In February 2023, Russia’s Internet regulator, Roskomnadzor, went further and launched Oculus — an AI system that looks for banned content in online photos and videos, and can analyze more than 200,000 images a day, compared with about 200 a day by a human.
According the Center for European Policy Analysis (CEPA), a European thinktank, Roskomnadzor has been operating a national system of monitoring on-line protest activities since 2020.
“In every Russian region, local branches of Roskomnadzor trace ‘points of tension’ or events that could cause public discontent. Their primary goal is to identify local troublemakers and then to share this data with the FSB and the Interior Ministry to ensure they are punished.
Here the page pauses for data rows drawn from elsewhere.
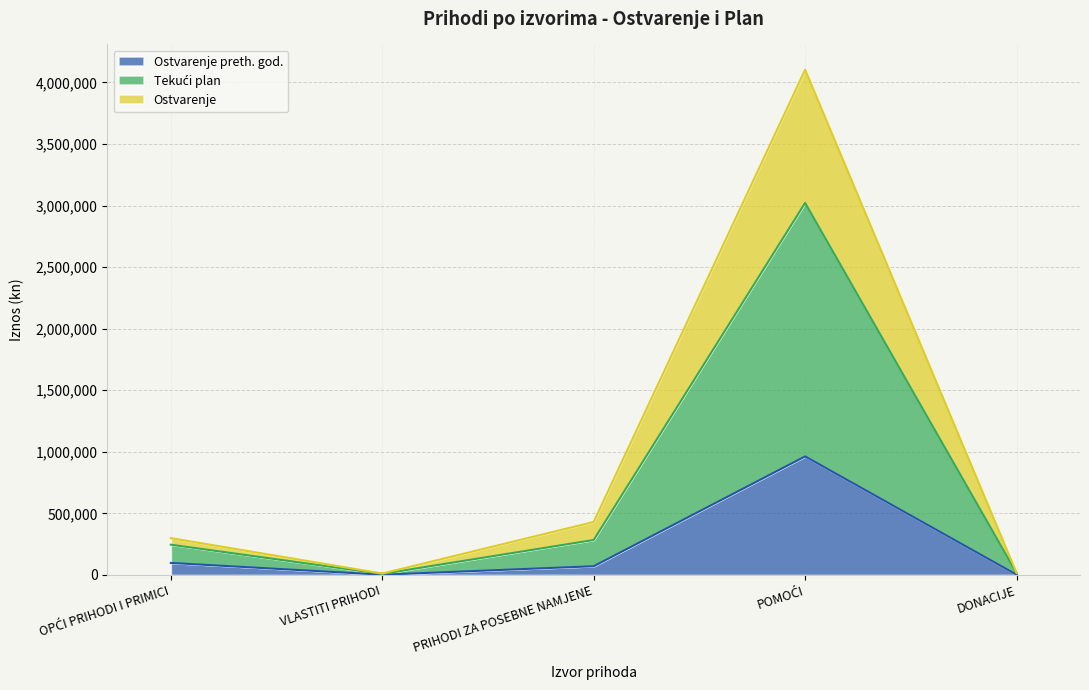

At which label is Ostvarenje closest to 1515213?

PRIHODI ZA POSEBNE NAMJENE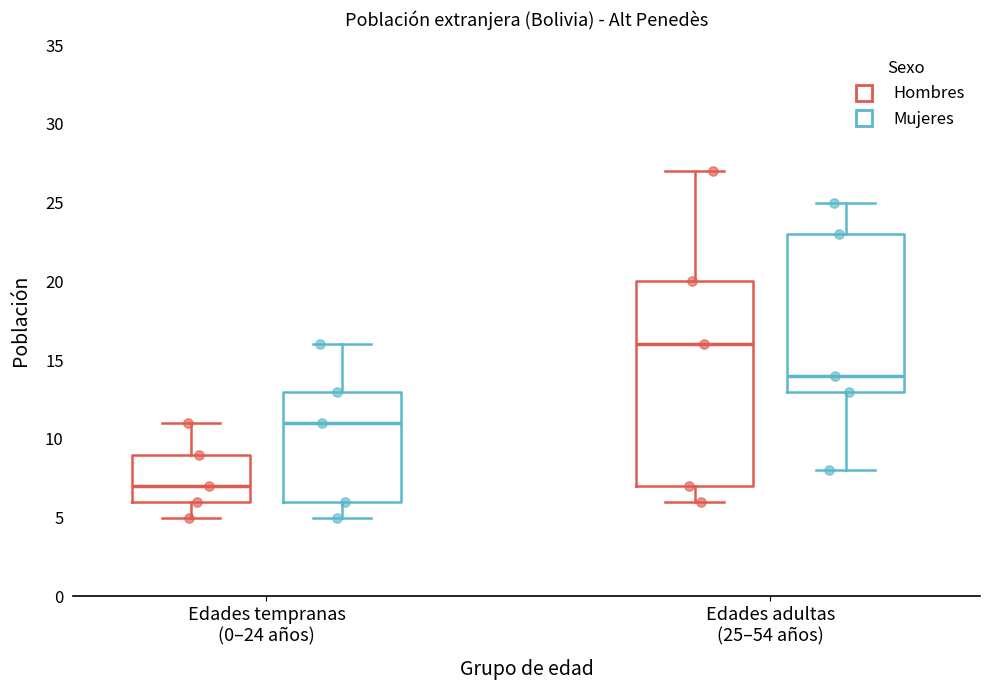

Which box's median line is the lowest?

Edades tempranas (0–24 años) (Hombres)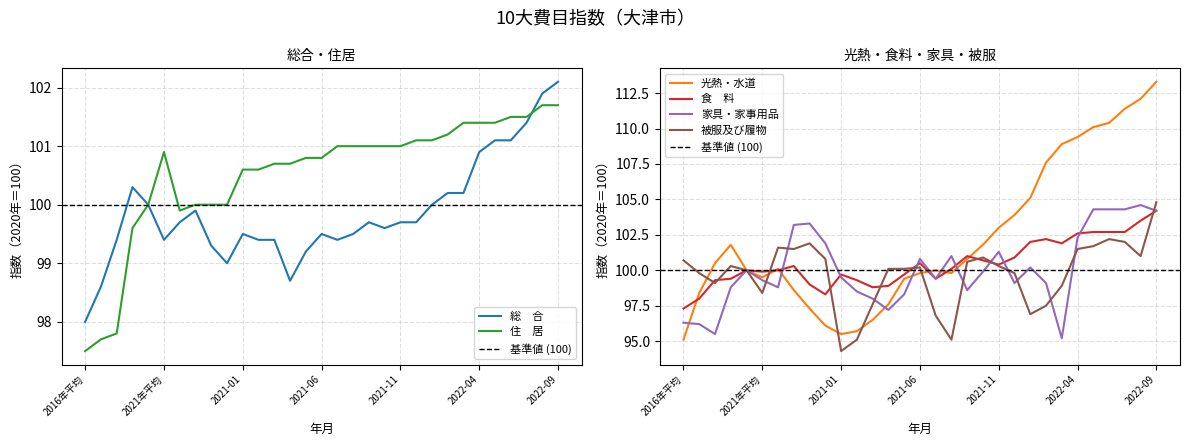

Reading left to right, list all the values displayed in this chart.

総　合: 2016年平均=98.0	2017年平均=98.6	2018年平均=99.4	2019年平均=100.3	2020年平均=100.0	2021年平均=99.4	2020-09=99.7	2020-10=99.9	2020-11=99.3	2020-12=99.0	2021-01=99.5	2021-02=99.4	2021-03=99.4	2021-04=98.7	2021-05=99.2	2021-06=99.5	2021-07=99.4	2021-08=99.5	2021-09=99.7	2021-10=99.6	2021-11=99.7	2021-12=99.7	2022-01=100.0	2022-02=100.2	2022-03=100.2	2022-04=100.9	2022-05=101.1	2022-06=101.1	2022-07=101.4	2022-08=101.9	2022-09=102.1
光熱・水道: 2016年平均=95.1	2017年平均=98.4	2018年平均=100.5	2019年平均=101.8	2020年平均=100.0	2021年平均=99.5	2020-09=100.1	2020-10=98.6	2020-11=97.3	2020-12=96.1	2021-01=95.5	2021-02=95.7	2021-03=96.5	2021-04=97.6	2021-05=99.4	2021-06=99.8	2021-07=100.0	2021-08=99.8	2021-09=100.8	2021-10=101.8	2021-11=103.0	2021-12=103.9	2022-01=105.1	2022-02=107.6	2022-03=108.9	2022-04=109.4	2022-05=110.1	2022-06=110.4	2022-07=111.4	2022-08=112.1	2022-09=113.3
住　居: 2016年平均=97.5	2017年平均=97.7	2018年平均=97.8	2019年平均=99.6	2020年平均=100.0	2021年平均=100.9	2020-09=99.9	2020-10=100.0	2020-11=100.0	2020-12=100.0	2021-01=100.6	2021-02=100.6	2021-03=100.7	2021-04=100.7	2021-05=100.8	2021-06=100.8	2021-07=101.0	2021-08=101.0	2021-09=101.0	2021-10=101.0	2021-11=101.0	2021-12=101.1	2022-01=101.1	2022-02=101.2	2022-03=101.4	2022-04=101.4	2022-05=101.4	2022-06=101.5	2022-07=101.5	2022-08=101.7	2022-09=101.7
食　料: 2016年平均=97.3	2017年平均=98.0	2018年平均=99.3	2019年平均=99.4	2020年平均=100.0	2021年平均=99.9	2020-09=100.0	2020-10=100.3	2020-11=99.0	2020-12=98.3	2021-01=99.7	2021-02=99.3	2021-03=98.8	2021-04=98.9	2021-05=99.7	2021-06=100.5	2021-07=99.4	2021-08=100.1	2021-09=101.0	2021-10=100.7	2021-11=100.4	2021-12=100.9	2022-01=102.0	2022-02=102.2	2022-03=101.9	2022-04=102.6	2022-05=102.7	2022-06=102.7	2022-07=102.7	2022-08=103.5	2022-09=104.2
家具・家事用品: 2016年平均=96.3	2017年平均=96.2	2018年平均=95.5	2019年平均=98.8	2020年平均=100.0	2021年平均=99.3	2020-09=98.8	2020-10=103.2	2020-11=103.3	2020-12=101.9	2021-01=99.5	2021-02=98.5	2021-03=98.0	2021-04=97.2	2021-05=98.3	2021-06=100.8	2021-07=99.4	2021-08=101.0	2021-09=98.6	2021-10=99.9	2021-11=101.3	2021-12=99.1	2022-01=100.2	2022-02=99.1	2022-03=95.2	2022-04=102.3	2022-05=104.3	2022-06=104.3	2022-07=104.3	2022-08=104.6	2022-09=104.2
被服及び履物: 2016年平均=100.7	2017年平均=99.8	2018年平均=99.1	2019年平均=100.3	2020年平均=100.0	2021年平均=98.4	2020-09=101.6	2020-10=101.5	2020-11=101.9	2020-12=100.8	2021-01=94.3	2021-02=95.1	2021-03=97.6	2021-04=100.1	2021-05=100.1	2021-06=100.2	2021-07=96.8	2021-08=95.1	2021-09=100.6	2021-10=100.9	2021-11=100.3	2021-12=99.8	2022-01=96.9	2022-02=97.5	2022-03=98.9	2022-04=101.5	2022-05=101.7	2022-06=102.2	2022-07=102.0	2022-08=101.0	2022-09=104.8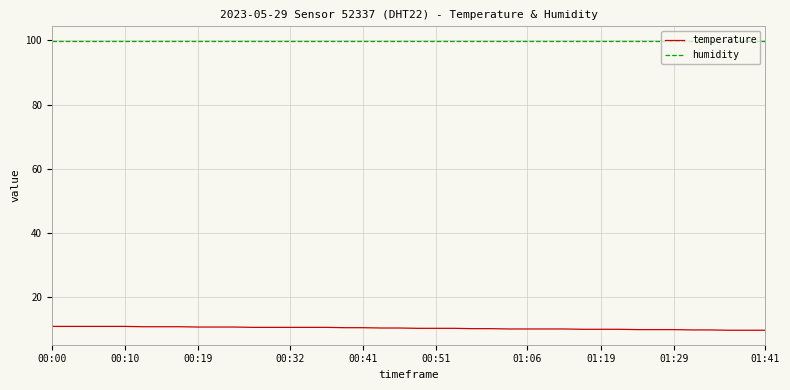

Which series has the largest total across all categories?

humidity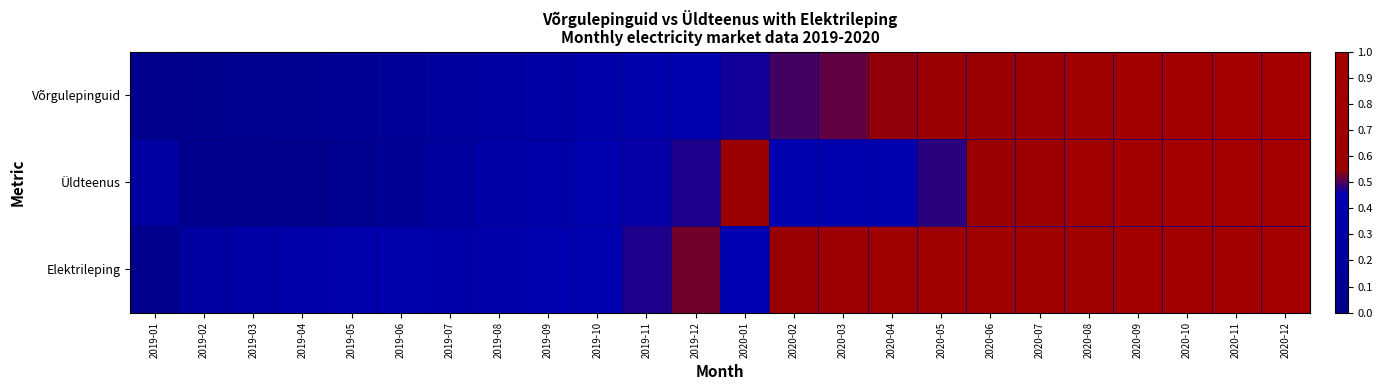

Reading left to right, list all the values displayed in this chart.

Võrgulepinguid: 2019-01=0.0	2019-02=0.0	2019-03=0.0	2019-04=0.1	2019-05=0.1	2019-06=0.2	2019-07=0.2	2019-08=0.2	2019-09=0.3	2019-10=0.3	2019-11=0.4	2019-12=0.4	2020-01=0.5	2020-02=0.5	2020-03=0.5	2020-04=0.5	2020-05=0.6	2020-06=0.6	2020-07=0.7	2020-08=0.8	2020-09=0.8	2020-10=0.9	2020-11=0.9	2020-12=1.0
Üldteenus: 2019-01=0.3	2019-02=0.0	2019-03=0.0	2019-04=0.0	2019-05=0.1	2019-06=0.1	2019-07=0.2	2019-08=0.3	2019-09=0.3	2019-10=0.4	2019-11=0.5	2019-12=0.5	2020-01=0.6	2020-02=0.5	2020-03=0.4	2020-04=0.4	2020-05=0.5	2020-06=0.6	2020-07=0.7	2020-08=0.8	2020-09=0.9	2020-10=1.0	2020-11=1.0	2020-12=1.0
Elektrileping: 2019-01=0.0	2019-02=0.2	2019-03=0.3	2019-04=0.4	2019-05=0.4	2019-06=0.4	2019-07=0.4	2019-08=0.4	2019-09=0.4	2019-10=0.4	2019-11=0.5	2019-12=0.5	2020-01=0.4	2020-02=0.6	2020-03=0.7	2020-04=0.8	2020-05=0.8	2020-06=0.8	2020-07=0.8	2020-08=0.8	2020-09=0.8	2020-10=0.8	2020-11=0.9	2020-12=1.0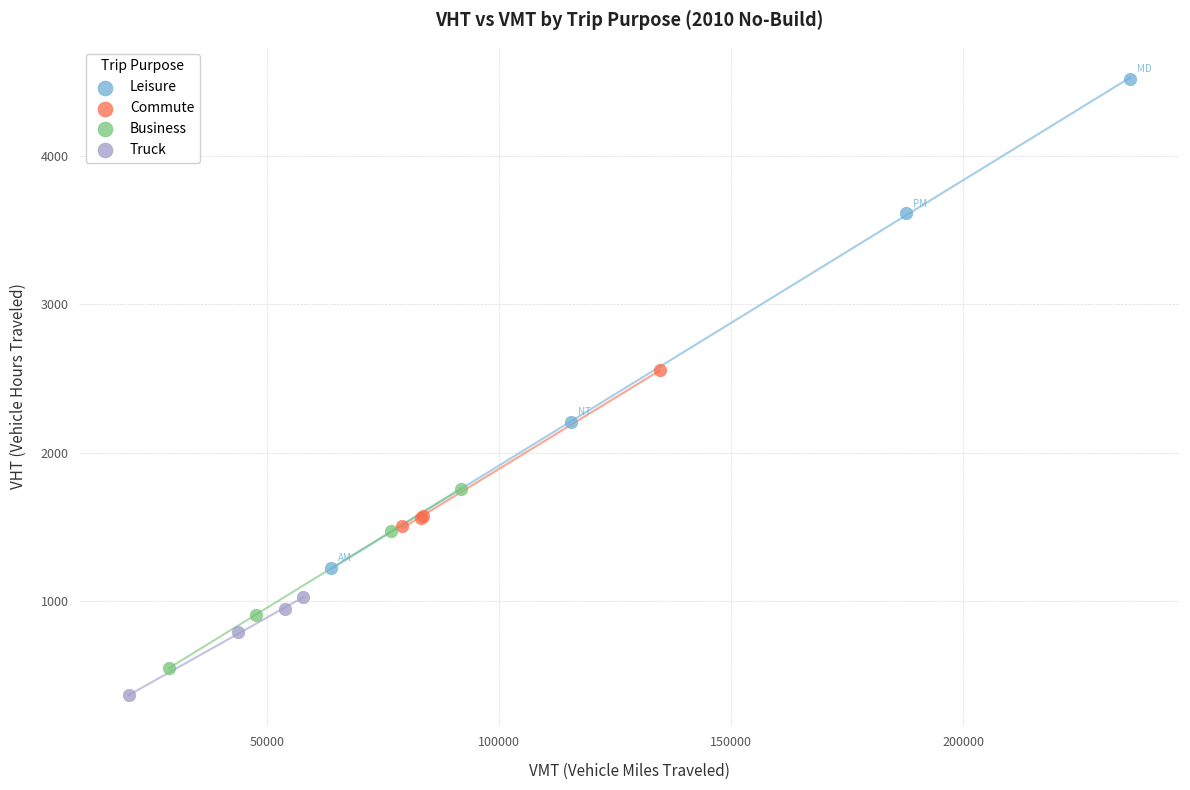

Which series has the widest spread of Y values?

Leisure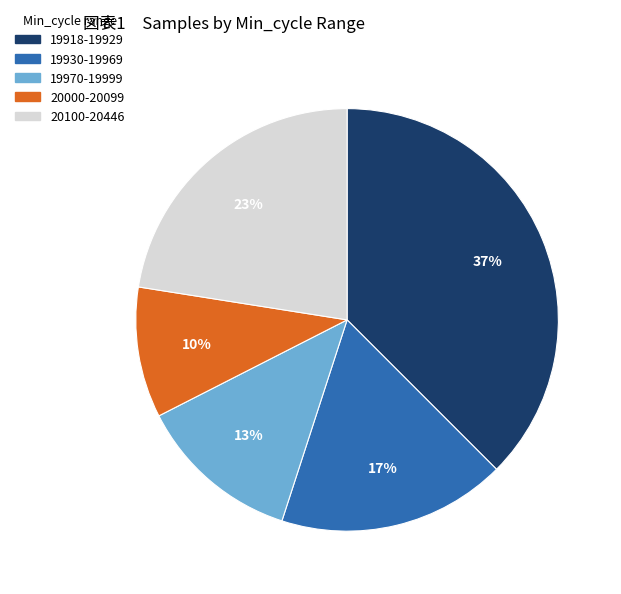

Is there any slice that represents more than half of the pie?

No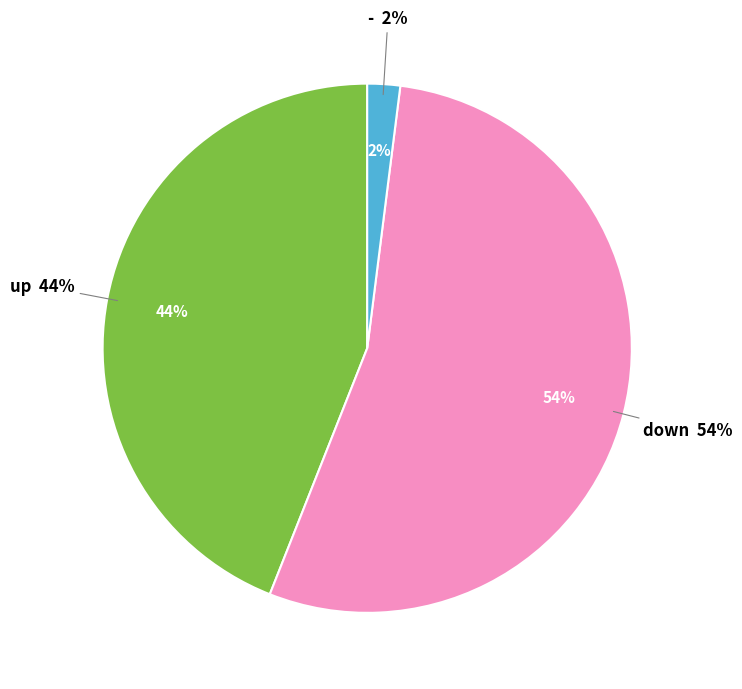

To the nearest percent, what is the difference between the largest and smallest slice percentages?

52%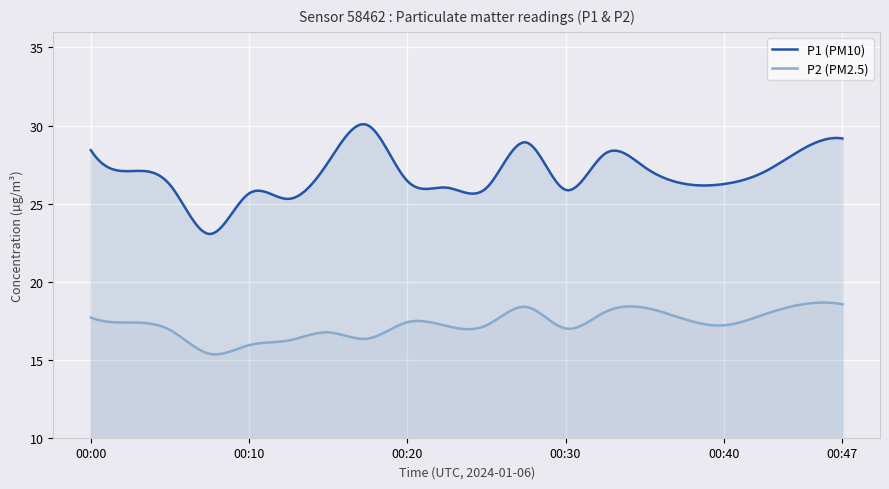

At which category is the sum across all series the highest?

00:47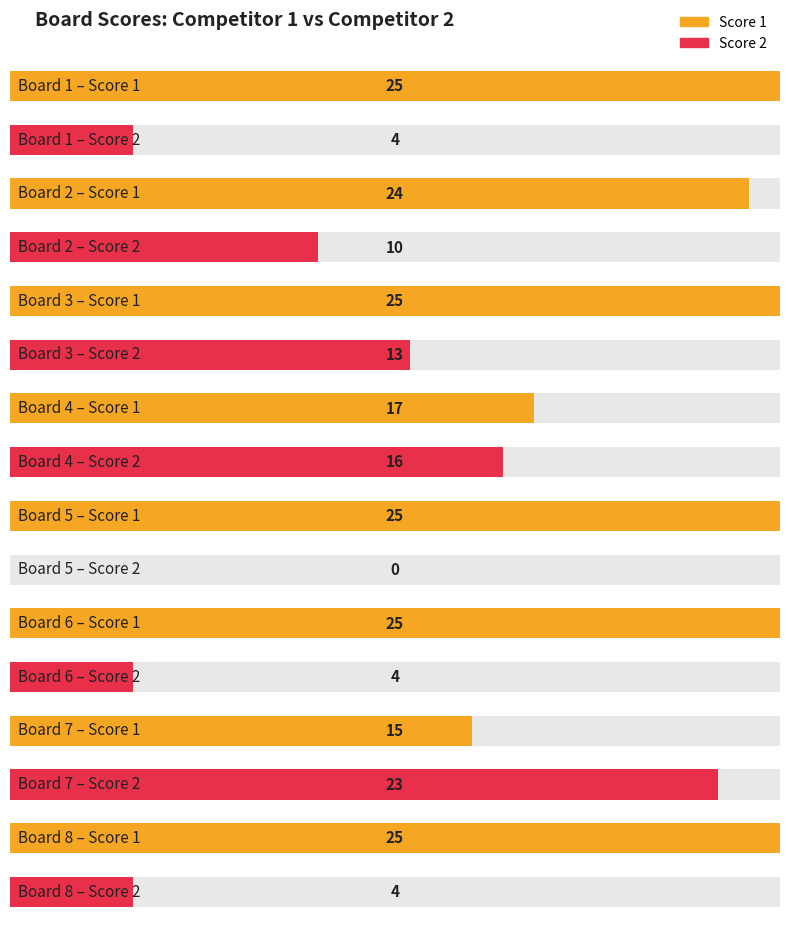

What is the difference between the Score 2 values at 7 and 1?

19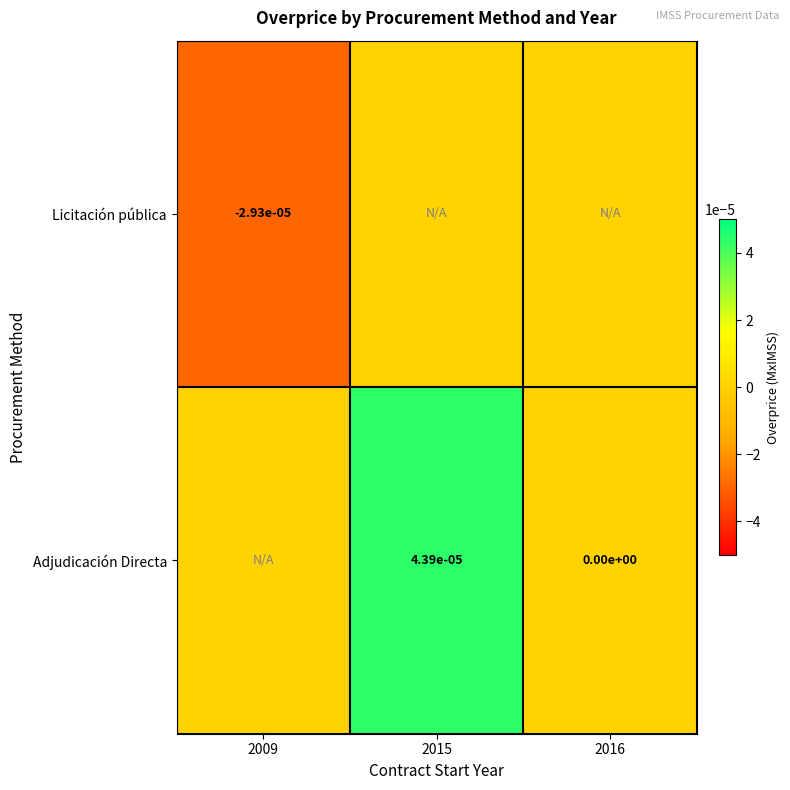

At how many categories does at least one series exceed 0?

1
Roskomnadzor … acts as an element of a repressive apparatus,” CEPA said.
In 2017-18, Moscow authorities rolled out street cameras enabled by facial recognition technology. When protests over the imprisonment of opposition leader Alexei Navalny erupted in 2021, the system was used to find and detain those attending demonstrations, sometimes weeks later. After Putin announced a partial mobilization for Ukraine last year, it was apparently used by officials to round up draft evaders.
There are 250,000 surveillance cameras in Moscow enabled by the software — at entrances to residential buildings, in public transportation and on the streets, according to Russian dissident sources. Similar systems are in operation in St. Petersburg and other large cities, such as Novosibirsk and Kazan.
These new surveillance tools and techniques also give Russia other strategic advantages. The ISW reported in its March 27 assessment that Russia had traded advanced surveillance technology to Iran in exchange for drones. Then, Iran was likely able to use facial recognition technology to identify and detain dissidents during domestic protests in September 2022.